What Lobsters (and Ted Lasso) Teach Us About Leadership
I keep coming back to the image of the molting lobster. To grow, a lobster must shed its hard shell, leaving itself soft and exposed until a new one forms. It’s a vulnerable state—predators lurk, dangers abound. But it’s also the only way the lobster can grow.
I think leadership today feels a lot like that. The pace of change demands constant transformation. We can’t stay in our old shells. And so, more and more, we are called to lead without them.
Without a shell, we can no longer bluff our way forward behind armor. We must find new ways to move through the world. Sometimes that means persuading instead of pushing. Sometimes it means leaning more on others, building trust and collaboration. And often, it means noticing and feeling things more deeply than we could when we were armored.
This became clear to me in a morning body scan meditation. I asked myself: Where do you feel soft? The answer came immediately—around my heart. That’s also where I felt most alive. From there, I explored where I felt steady, strong, or stuck. But the softness was different. It was where the aliveness, the openness, and the possibility lived.
We often think vulnerability is weakness, but what if it’s the very condition for growth?

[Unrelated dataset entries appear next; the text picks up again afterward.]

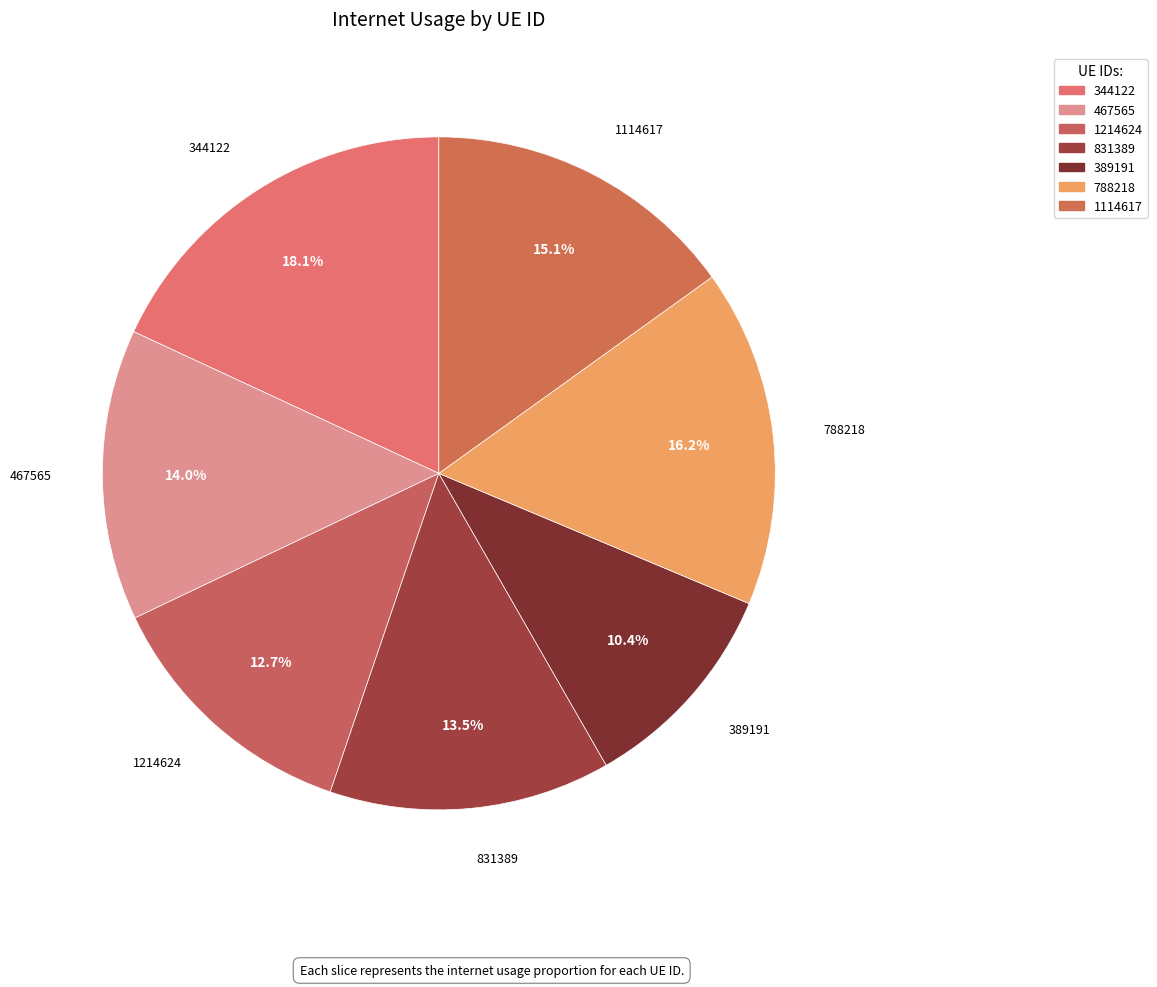

Count the number of slices in the pie.

7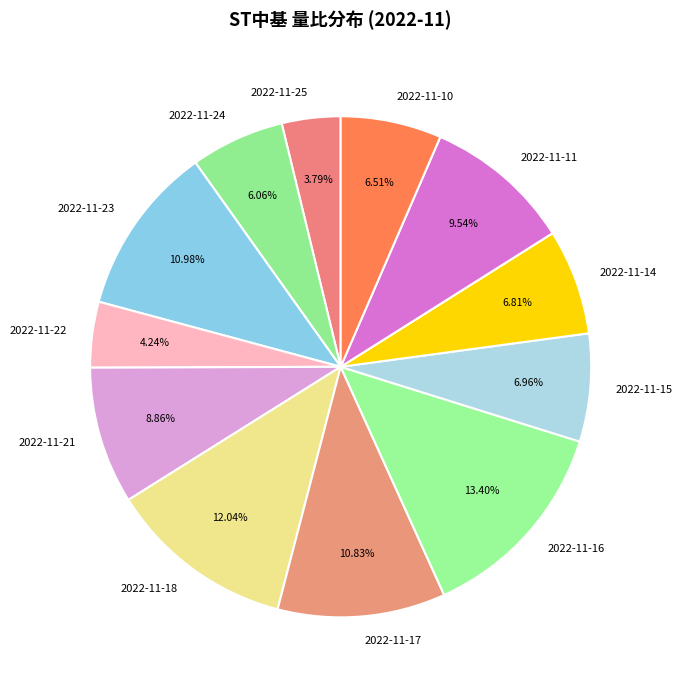

To the nearest percent, what portion does 2022-11-18 represent?

12%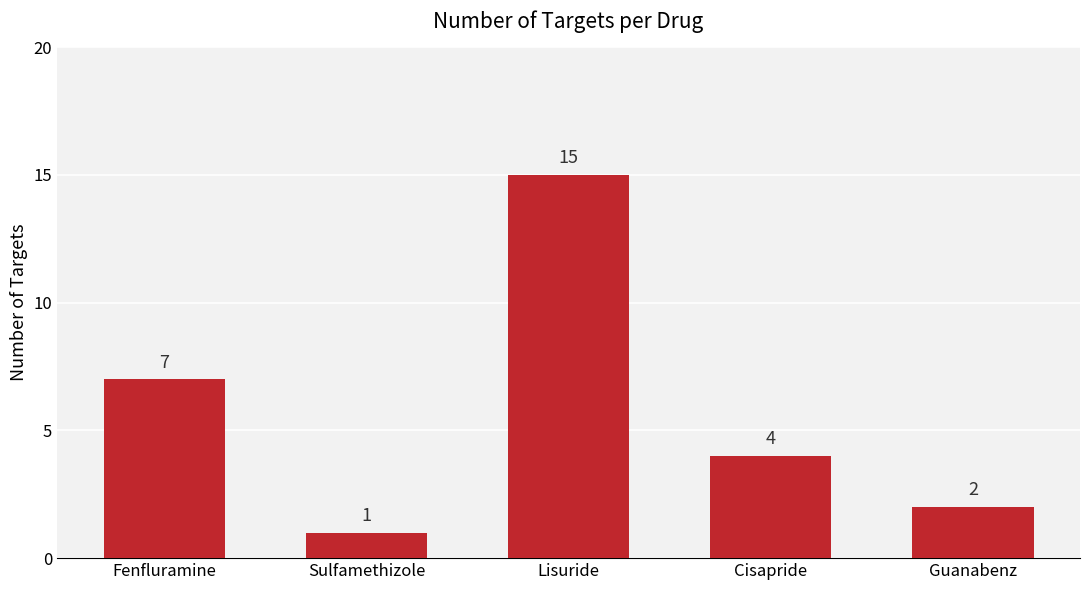

Reading left to right, transcribe all the data shown in this chart.

7	1	15	4	2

Popular culture offers us some unexpected teachers here. Take Ted Lasso, the coach who shows up to lead a struggling soccer team without the bluster or bravado of a hard shell. Instead, he leans on curiosity, humor, and heart. His vulnerability doesn’t make him weaker—it makes him magnetic. It builds connection. It transforms those around him.
Like Ted, like the lobster, we too have to spend more time in our shell-less state. It may feel risky, but it’s also rich. The very places we want to protect—the tender, soft spaces—are where the good stuff lies: creativity, connection, courage.
The lobster can’t grow without shedding. Neither can we.